Although some philosophers maintain that future generations cannot have anything until the future becomes the present, many environmental economists and lawyers increasingly recognise the rights of future generations. Whether future generations possess rights or not, it is certainly accepted that those presently alive today should at the very least take account of the interests that future generations will have and of the way that our present actions will affect those interests. Arguably, no generation should inherit less human and natural wealth than the one that preceded it.

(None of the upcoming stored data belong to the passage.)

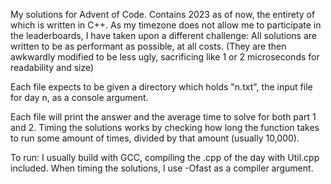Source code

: My solutions for Advent of Code. Contains 2023 as of now, the entirety of which is written in C++.
As my timezone does not allow me to participate in the leaderboards, I have taken upon a different challenge: All solutions are written to be as performant as possible, at all costs. 
(They are then awkwardly modified to be less ugly, sacrificing like 1 or 2 microseconds for readability and size)

Each file expects to be given a directory which holds "n.txt", the input file for day n, as a console argument.

Each file will print the answer and the average time to solve for both part 1 and 2. Timing the solutions works by checking how long the function takes to run some amount of times, divided by that amount (usually 10,000).

To run: I usually build with GCC, compiling the .cpp of the day with Util.cpp included. When timing the solutions, I use -Ofast as a compiler argument.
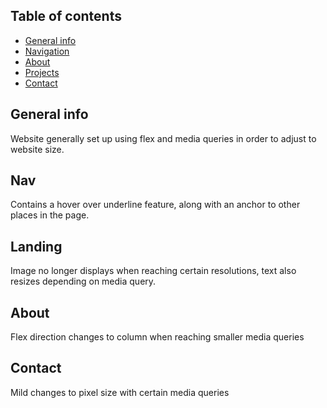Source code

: ## Table of contents

- [General info](#general-info)
- [Navigation](#navigation)
- [About](#about)
- [Projects](#projects)
- [Contact](#contact)

## General info

Website generally set up using flex and media queries in order to adjust to website size.

## Nav

Contains a hover over underline feature, along with an anchor to other places in the page.

## Landing

Image no longer displays when reaching certain resolutions, text also resizes depending on media query.

## About

Flex direction changes to column when reaching smaller media queries

## Contact

Mild changes to pixel size with certain media queries
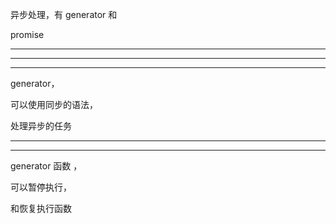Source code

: 异步处理，有 generator 和 

promise


<hr>


<hr>



<hr>


generator，

可以使用同步的语法，

处理异步的任务




<hr>


<hr>




generator 函数 ，


可以暂停执行，

和恢复执行函数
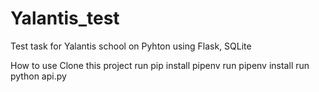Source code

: # Yalantis_test
Test task for Yalantis school on Pyhton using Flask, SQLite

How to use
Clone this project
run pip install pipenv
run pipenv install
run python api.py
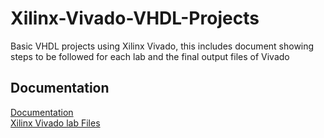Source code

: # Xilinx-Vivado-VHDL-Projects
Basic VHDL projects using Xilinx Vivado, this includes document showing steps to be followed for each lab and the final output files of Vivado
## Documentation
[Documentation](https://github.com/r-yd/Xilinx-Vivado-VHDL-Projects/blob/main/Lab%20file.pdf) <br>
[Xilinx Vivado lab Files](https://drive.google.com/file/d/1Ajbt8vFtHCmFzqUi5TOSSEe_PDTst5YR/view?usp=drive_link)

The General Conference of the United Nations Educational, Scientific and Cultural Organization (UNESCO), meeting in Paris in the autumn of 1997, passed the Declaration on the Responsibilities of the Present Generations Towards Future Generations. The Declaration recognised that the present generations have the responsibility of ensuring that the needs and interests of present and future generations are fully safeguarded. It stressed the importance of making every effort to ensure, with due regard to human rights and fundamental freedoms, that future as well as present generations enjoy full freedom of choice as to their political, economic and social systems and are able to preserve their cultural and religious diversity. And it maintained that the present generations have the responsibility to bequeath to future generations an Earth which will not one day be irreversibly damaged by human activity. Each generation inheriting the Earth temporarily should take care to use natural resources reasonably and ensure that life is not prejudiced by harmful modifications of the ecosystems and that scientific and technological progress in all fields does not harm life on Earth.